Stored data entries
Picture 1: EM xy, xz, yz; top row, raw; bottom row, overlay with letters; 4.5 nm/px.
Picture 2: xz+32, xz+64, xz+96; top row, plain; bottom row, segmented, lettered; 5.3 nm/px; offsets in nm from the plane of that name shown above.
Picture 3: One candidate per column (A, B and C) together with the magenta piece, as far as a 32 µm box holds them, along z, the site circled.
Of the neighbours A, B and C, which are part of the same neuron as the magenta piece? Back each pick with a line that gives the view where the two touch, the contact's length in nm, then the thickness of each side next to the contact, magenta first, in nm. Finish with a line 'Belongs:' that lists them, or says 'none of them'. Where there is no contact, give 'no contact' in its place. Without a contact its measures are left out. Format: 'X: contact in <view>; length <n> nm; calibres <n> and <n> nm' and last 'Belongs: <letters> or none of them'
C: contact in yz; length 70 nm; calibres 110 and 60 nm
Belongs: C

--

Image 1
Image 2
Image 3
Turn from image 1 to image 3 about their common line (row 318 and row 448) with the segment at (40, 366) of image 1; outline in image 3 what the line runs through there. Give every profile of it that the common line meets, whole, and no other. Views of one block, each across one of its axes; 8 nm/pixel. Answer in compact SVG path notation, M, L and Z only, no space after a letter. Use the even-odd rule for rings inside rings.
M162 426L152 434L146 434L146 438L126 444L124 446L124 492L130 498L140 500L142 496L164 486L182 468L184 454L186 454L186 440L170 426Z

*INSTRUCTIONS FOR THE TASK:* Of the entries listed above, reproduce only the lines starting at the line containing "Picture 1: EM" and ending at the line containing "Picture 3: One". Include both, exactly as they stand.

*EXERCISE ANSWER:*
Picture 1: EM xy, xz, yz; top row, raw; bottom row, overlay with letters; 4.5 nm/px.
Picture 2: xz+32, xz+64, xz+96; top row, plain; bottom row, segmented, lettered; 5.3 nm/px; offsets in nm from the plane of that name shown above.
Picture 3: One candidate per column (A, B and C) together with the magenta piece, as far as a 32 µm box holds them, along z, the site circled.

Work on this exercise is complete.